Riapertura, Rossi: "Il governo si è piegato a Sala e Fontana, sbagliando". Il governatore toscano lo dice al Corriere della Sera

Riapertura, Rossi:
Enrico Rossi

Riapertura, Rossi: “Il governo si è piegato a Sala e Fontana, sbagliando”. Enrico Rossi era contrario alla riapertura generalizzata che ci sarà da dopodomani, e lo ribadisce in un’intervista a Maria Teresa Meli sul Corriere della Sera.

Riapertura, Rossi: “Il governo si è piegato a Sala e Fontana, sbagliando”

“Tocca al governo decidere. – ricorda – Non si possono fare fughe in avanti o fare i pierini, gli sceriffi o, peggio ancora, proporre passaporti sanitari che non esistono e patenti di immunità che sono delle sciocchezze. Tutto questo non funziona e comunque non si può creare un clima di contrapposizione tra regioni. Sarebbe sbagliato”. E però, eccepisce il governatore toscano, “l’esperienza ci dice che la diffusione del virus in Toscana, come in altre regioni, è stata il prodotto della fuga dalla Lombardia poco prima del lockdown. Quindi un po’ di prudenza e la pazienza di aspettare una settimana in più non so a chi avrebbero potuto far male. La verità è che Fontana e Sala hanno fatto la corsa per la riapertura e alla fine il governo si è adeguato. Invece una maggiore gradualità terrebbe insieme meglio il Paese”. Ma il ‘burbero’ Rossi ne ha anche per i colleghi presidenti e di schieramento Michele Emiliano e Vincenzo De Luca che, dice, “hanno fatto un po’ di gazzarra.
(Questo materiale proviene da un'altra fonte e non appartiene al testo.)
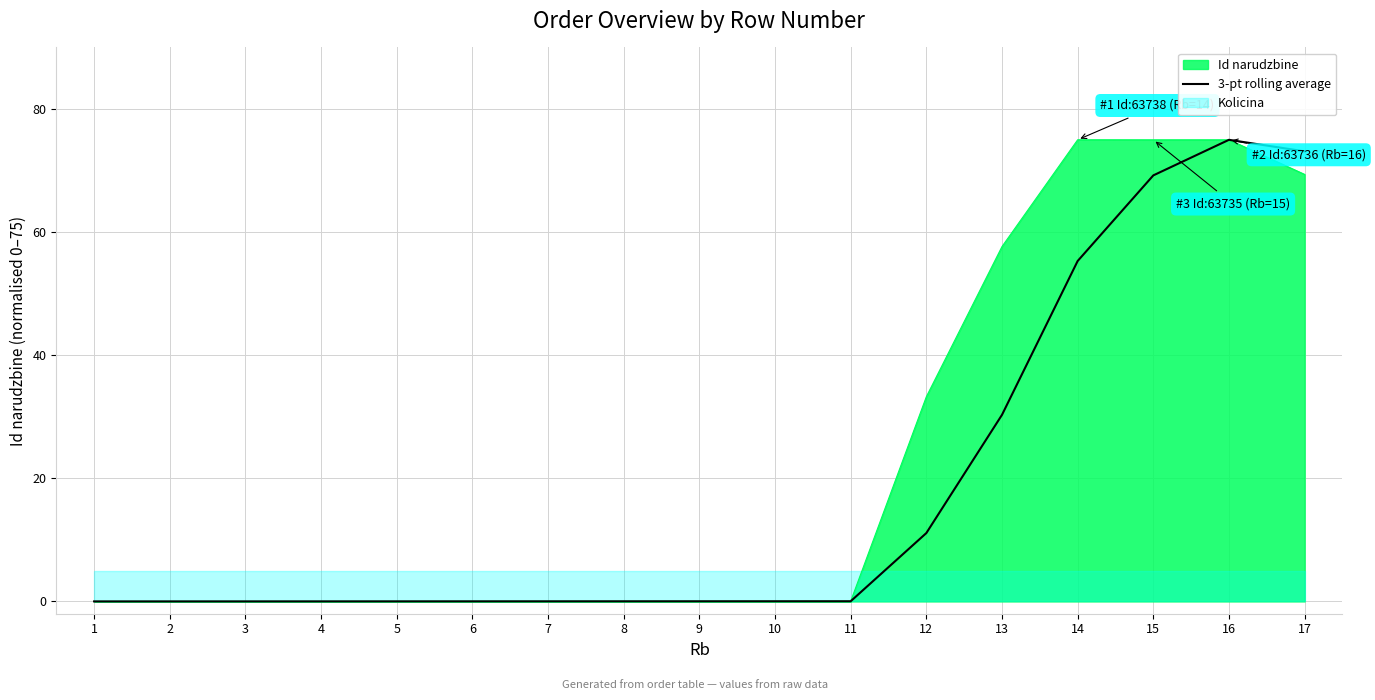

At which category does the data reach its first local peak?

16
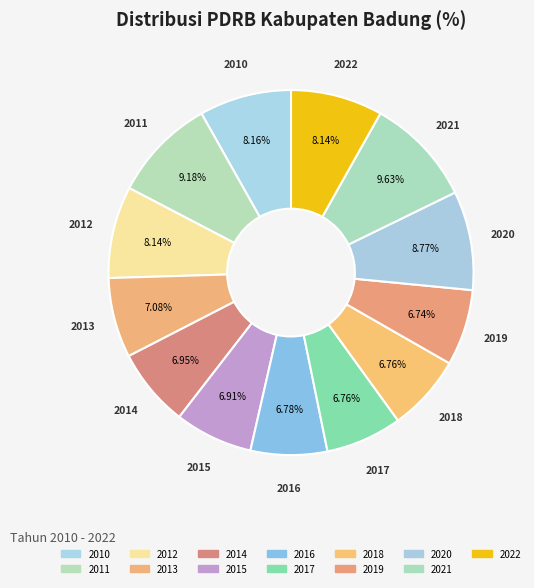

Do 2010 and 2012 together represent more than half of the pie?

No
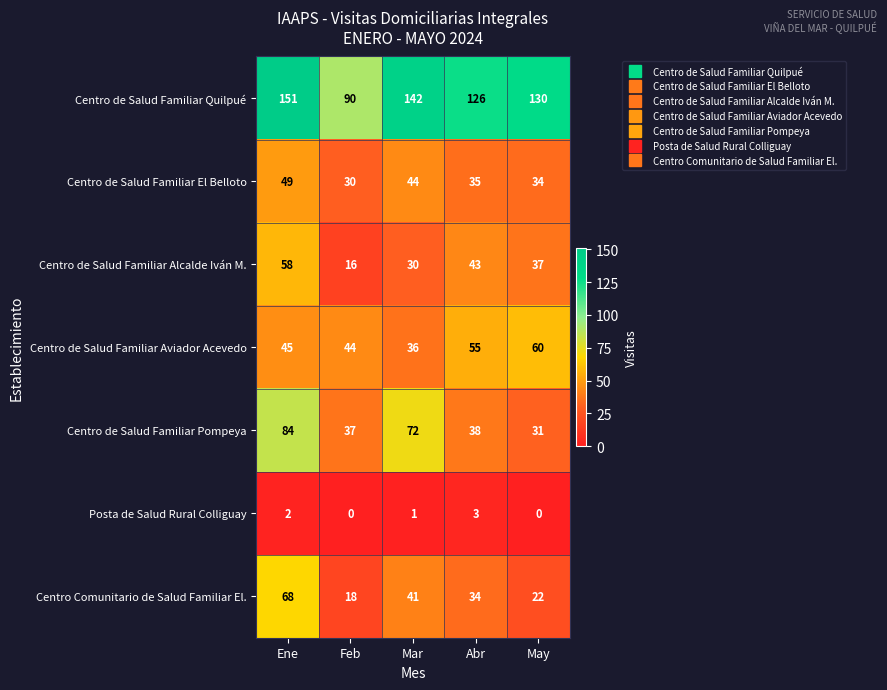

What is the maximum value for Centro Comunitario de Salud Familiar El.?

68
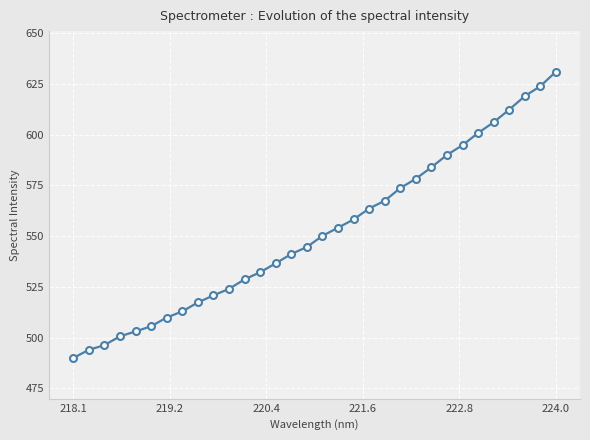

What is the minimum value shown in the chart?

490.0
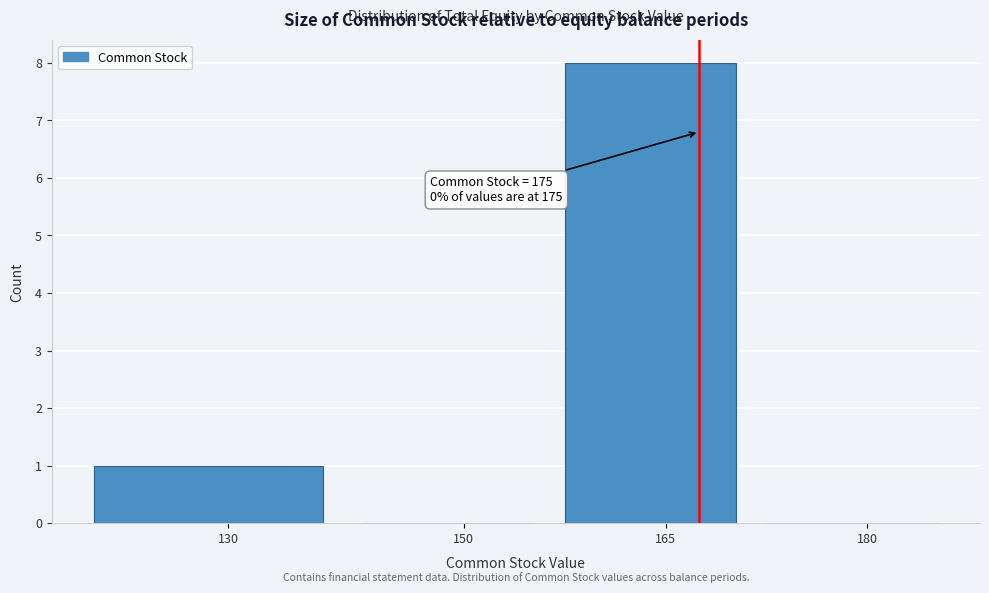

Reading left to right, transcribe all the data shown in this chart.

130=1	150=0	165=8	180=0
Del resto, tutti sanno che ci sono due atteggiamenti che portano un facile consenso: uno quello improntato a una rigidità assoluta, l’ altro quello di chi spinge per riaprire e che intercetta un bisogno vero. Però così facendo si rischia di alimentare una democrazia emozionale: un pendolo che sbanda una volta da una parte, una volta dall’ altra. E quindi così si genera più confusione che altro”. In ogni caso, cosa fatta capo ha. Non resta che sperare in bene.